The Green Movement opposition flexed its muscles again in Iran this week, taking advantage of anti-American protests on the anniversary of the 1979 seizure of the US embassy in Tehran (aka “the nest of spies”) to rally thousands of anti-Ahmadinejad protestors into the streets.
Unfortunately, the Green resurgence in Iran is causing some Iran watchers to fall into the same old trap: threatening to halt US-Iran negotiations in favor of support for democracy, or some semblance of it, in Iran. The latest to make this mistake is Ray Takeyh, a former adviser to the Obama-era State Department, whose op-ed in today’s Washington Post essentially suggests that America should cut off its negotiating nose to spite its pro-democracy face. He writes:
“Iran’s hard-liners need to know that should they launch their much-advertised crackdown, the price for such conduct may be termination of any dialogue with the West.”
What would the United States accomplish by ending dialogue with Iran, even a more repressive one? The United States has reasons both strategic and tactical for dealing with Iran, quite separate and distinct from our desire to see a more free, less repressive society. In fact, Iran’s hardliners need to know that the United States will persist in talking to Iran no matter how difficult the talks become, and regardless of Iranian human rights concerns. That isn’t appeasement, as the neocons and Republican members of Congress argue. It’s just common sense.
President Obama’s opening to Iran in January, his Nowruz message, and his Cairo speech all helped to galvanize the Iranian opposition, just as President Bush’s bluster and sabre-rattling helped the hardliners quash any opposition earlier. Obama’s judicious post-election refusal to join the neocons’ call to enlist the United States in full-throated support for the Green Movement was exactly the right call, and it blunted the regime’s crackdown by making it a lot harder for them to portray the greens as US-inspired. And so far, at least, Mousavi and Co. haven’t asked for any help, while simultaneously denouncing Western calls for sanctions. Let’s hope Obama stays the course, keeps talking to Iran, and doesn’t fall into a feel-good trap about asserting too loudly what everyone knows: he supports human rights in Iran.
Of course, the paradox of the current state of affairs is that Mousavi and the Green Movement have generally taken to denouncing Ahmadinejad for his agreement to hand over the bulk of Iran’s enriched uranium for re-processing in Russia and France. That accord, reached over prolonged, secret talks that culminated in a face-to-face meeting between US and Iranian diplomats on October 1, could be an important step forward. For opportunistic reasons, the Greens are now accusing Ahmadinejad of selling out Iran’s nuclear rights.

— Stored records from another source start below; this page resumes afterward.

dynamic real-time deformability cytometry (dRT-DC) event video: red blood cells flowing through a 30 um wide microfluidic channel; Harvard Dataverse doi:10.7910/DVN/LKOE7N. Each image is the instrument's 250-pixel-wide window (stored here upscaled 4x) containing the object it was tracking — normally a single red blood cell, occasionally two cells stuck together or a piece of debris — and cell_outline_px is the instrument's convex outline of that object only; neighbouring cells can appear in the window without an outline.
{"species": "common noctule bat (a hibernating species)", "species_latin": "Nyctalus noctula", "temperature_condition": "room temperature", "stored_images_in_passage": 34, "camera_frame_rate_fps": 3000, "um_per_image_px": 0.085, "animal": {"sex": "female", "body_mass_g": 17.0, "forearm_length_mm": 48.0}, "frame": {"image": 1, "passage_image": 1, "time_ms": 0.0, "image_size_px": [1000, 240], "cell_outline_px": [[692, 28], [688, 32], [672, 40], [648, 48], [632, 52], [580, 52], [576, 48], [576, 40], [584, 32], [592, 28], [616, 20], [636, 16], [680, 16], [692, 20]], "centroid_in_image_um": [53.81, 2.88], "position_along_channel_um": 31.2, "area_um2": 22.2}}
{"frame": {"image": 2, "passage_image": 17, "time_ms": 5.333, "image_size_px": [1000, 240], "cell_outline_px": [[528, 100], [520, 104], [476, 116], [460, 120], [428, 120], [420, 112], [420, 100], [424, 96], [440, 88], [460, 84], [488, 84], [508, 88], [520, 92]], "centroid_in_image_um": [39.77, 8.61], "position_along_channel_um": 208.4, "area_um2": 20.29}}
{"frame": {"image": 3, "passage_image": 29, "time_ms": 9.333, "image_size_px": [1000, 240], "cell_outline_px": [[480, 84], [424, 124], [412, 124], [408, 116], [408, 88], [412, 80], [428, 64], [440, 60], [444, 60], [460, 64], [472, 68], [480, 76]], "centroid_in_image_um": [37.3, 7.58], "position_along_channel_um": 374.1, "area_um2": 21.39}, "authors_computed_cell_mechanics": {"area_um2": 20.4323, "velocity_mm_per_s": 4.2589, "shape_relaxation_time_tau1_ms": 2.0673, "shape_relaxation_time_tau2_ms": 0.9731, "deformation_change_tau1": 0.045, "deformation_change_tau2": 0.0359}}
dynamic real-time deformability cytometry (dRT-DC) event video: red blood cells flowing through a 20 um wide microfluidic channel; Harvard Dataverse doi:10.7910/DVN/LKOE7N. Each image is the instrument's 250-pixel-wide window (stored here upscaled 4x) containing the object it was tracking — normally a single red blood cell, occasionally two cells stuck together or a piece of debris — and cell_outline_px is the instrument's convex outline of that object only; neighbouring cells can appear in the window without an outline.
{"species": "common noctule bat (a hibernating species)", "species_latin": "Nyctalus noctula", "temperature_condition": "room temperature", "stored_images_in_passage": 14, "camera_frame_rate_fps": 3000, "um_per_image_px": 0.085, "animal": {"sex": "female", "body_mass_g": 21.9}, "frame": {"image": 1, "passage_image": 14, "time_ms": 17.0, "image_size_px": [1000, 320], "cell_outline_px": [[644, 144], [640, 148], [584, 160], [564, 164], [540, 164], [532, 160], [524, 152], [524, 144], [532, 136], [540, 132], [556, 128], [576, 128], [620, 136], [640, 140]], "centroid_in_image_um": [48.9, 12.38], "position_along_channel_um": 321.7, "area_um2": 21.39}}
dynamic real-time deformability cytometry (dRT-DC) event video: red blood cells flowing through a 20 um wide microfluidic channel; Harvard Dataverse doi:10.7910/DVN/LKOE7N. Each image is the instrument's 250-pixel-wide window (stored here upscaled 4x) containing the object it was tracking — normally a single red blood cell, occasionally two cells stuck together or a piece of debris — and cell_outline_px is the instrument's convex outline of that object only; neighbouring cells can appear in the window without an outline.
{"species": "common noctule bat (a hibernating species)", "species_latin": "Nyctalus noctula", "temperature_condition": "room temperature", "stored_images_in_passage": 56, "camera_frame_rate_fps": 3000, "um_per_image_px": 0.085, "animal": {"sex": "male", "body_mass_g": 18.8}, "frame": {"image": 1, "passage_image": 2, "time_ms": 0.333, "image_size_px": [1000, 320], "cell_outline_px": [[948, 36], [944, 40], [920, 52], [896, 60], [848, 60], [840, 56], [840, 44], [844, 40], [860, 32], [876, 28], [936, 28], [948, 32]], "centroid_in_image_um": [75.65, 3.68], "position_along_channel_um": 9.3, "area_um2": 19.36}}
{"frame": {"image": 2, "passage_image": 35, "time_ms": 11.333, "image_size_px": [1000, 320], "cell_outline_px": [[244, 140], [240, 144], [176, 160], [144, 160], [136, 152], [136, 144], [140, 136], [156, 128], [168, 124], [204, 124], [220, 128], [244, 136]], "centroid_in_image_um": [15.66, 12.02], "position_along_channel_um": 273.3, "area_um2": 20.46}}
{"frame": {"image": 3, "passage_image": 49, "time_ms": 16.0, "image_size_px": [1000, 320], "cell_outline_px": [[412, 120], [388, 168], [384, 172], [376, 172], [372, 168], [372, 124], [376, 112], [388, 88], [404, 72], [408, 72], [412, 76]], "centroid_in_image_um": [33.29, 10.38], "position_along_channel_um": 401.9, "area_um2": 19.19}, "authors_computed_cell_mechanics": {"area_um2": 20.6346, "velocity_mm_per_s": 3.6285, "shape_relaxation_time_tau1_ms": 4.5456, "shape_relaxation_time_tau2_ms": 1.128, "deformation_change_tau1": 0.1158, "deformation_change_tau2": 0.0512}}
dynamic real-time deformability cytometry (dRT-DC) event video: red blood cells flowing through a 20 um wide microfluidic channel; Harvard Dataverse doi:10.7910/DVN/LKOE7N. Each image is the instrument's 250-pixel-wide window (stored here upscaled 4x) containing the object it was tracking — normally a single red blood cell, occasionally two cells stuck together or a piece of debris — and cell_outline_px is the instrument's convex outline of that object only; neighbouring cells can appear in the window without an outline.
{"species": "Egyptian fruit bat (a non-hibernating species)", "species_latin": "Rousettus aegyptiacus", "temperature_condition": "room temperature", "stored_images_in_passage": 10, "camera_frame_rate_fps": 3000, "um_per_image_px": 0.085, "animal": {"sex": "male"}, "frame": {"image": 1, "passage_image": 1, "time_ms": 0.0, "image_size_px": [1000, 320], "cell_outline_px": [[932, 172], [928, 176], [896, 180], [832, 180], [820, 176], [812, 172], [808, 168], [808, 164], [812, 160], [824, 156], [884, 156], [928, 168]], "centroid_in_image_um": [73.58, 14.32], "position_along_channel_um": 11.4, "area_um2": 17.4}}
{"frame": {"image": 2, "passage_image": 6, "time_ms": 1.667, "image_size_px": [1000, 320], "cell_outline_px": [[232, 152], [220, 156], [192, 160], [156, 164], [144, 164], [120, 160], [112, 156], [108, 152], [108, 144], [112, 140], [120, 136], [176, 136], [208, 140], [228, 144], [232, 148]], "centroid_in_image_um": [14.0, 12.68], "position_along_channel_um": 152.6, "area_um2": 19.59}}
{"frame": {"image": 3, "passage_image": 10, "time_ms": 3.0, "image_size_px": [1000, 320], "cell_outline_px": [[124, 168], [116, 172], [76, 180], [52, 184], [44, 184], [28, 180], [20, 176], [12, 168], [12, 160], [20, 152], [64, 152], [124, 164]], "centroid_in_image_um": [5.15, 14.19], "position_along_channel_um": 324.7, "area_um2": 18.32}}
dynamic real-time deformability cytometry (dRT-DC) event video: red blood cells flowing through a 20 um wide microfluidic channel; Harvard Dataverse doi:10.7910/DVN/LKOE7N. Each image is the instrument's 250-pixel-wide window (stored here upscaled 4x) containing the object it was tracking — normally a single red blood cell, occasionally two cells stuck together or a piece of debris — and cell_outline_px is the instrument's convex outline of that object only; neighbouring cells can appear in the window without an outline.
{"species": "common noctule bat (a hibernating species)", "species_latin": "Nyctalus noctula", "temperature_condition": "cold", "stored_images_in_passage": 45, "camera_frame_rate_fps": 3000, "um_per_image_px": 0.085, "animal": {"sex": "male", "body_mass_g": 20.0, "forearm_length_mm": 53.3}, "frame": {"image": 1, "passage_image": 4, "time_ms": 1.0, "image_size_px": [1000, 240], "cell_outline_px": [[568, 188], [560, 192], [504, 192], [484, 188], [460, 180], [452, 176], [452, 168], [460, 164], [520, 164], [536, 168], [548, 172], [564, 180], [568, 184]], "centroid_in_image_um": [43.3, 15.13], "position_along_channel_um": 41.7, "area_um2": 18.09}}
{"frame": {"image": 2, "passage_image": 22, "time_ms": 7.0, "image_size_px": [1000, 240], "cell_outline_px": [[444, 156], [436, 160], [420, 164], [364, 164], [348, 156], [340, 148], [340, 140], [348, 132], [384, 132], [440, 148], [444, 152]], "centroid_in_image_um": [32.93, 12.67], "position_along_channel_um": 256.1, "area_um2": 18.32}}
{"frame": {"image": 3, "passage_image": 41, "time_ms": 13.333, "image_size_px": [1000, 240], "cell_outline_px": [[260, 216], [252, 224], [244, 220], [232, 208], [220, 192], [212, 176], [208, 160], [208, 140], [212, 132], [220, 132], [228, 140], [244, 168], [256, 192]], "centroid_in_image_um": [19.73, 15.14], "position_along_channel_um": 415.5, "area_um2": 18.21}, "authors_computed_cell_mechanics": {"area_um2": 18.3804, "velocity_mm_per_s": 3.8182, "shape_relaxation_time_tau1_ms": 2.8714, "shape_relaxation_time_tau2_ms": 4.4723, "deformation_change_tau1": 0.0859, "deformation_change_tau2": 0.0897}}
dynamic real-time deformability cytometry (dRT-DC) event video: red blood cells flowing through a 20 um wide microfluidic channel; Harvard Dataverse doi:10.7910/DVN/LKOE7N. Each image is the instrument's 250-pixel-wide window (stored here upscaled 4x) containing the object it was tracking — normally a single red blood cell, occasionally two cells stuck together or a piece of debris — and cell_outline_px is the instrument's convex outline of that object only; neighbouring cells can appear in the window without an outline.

That very fact explains why it’s wrong for the United States to try to game Iranian internal politics.
In his op-ed, Takeyh warns, correctly, that Iran might (for internal reasons, mostly) draw out the negotiations, but curiously he links such a strategy to a plot by Ahmadinejad against his opposition:
“Tehran will sporadically offer to discuss the nuclear issue to whet the appetite of Western powers — before moving against its remaining domestic detractors. The powers that be in Iran hope that a prolonged and inconclusive negotiating process will cause the West to recoil from criticism, much less impose sanctions over Iran’s human rights abuses.”
That idea is far too conspiratorial, however. Just as Obama faces domestic opposition to a deal with the “mad mullahs,” Ayatollah Ali Khamenei, Iran’s Leader, faces domestic opposition to a deal with the Great Satan. (Just this week, Khamenei delivered a fierce, hysterical diatribe against the United States, even as his negotiators were proceeding apace.) Trying to discern the interplay between foreign and domestic strategies of Iran’s current rulers is a fool’s game, and it’s likely that even Ahmadinejad and Khamenei don’t know themselves how it’s all likely to play out. Certainly, the two Iranian leaders — if, indeed, they are still working together, as opposed to at cross-purposes — don’t have some grand, master strategy. Internally, they’re trying to deal with a resilient opposition movement whose strength surprised them in June, and they’re not doing very well at it. Externally, they’re struggling to negotiate with the P5 + 1 in a chess game in which they have far fewer pieces than the West.
There no reason for giddy optimism about the US-Iran talks. But one thing is certain: for them to succeed at all, both Obama and Khamenei are going to have to be very, very patient.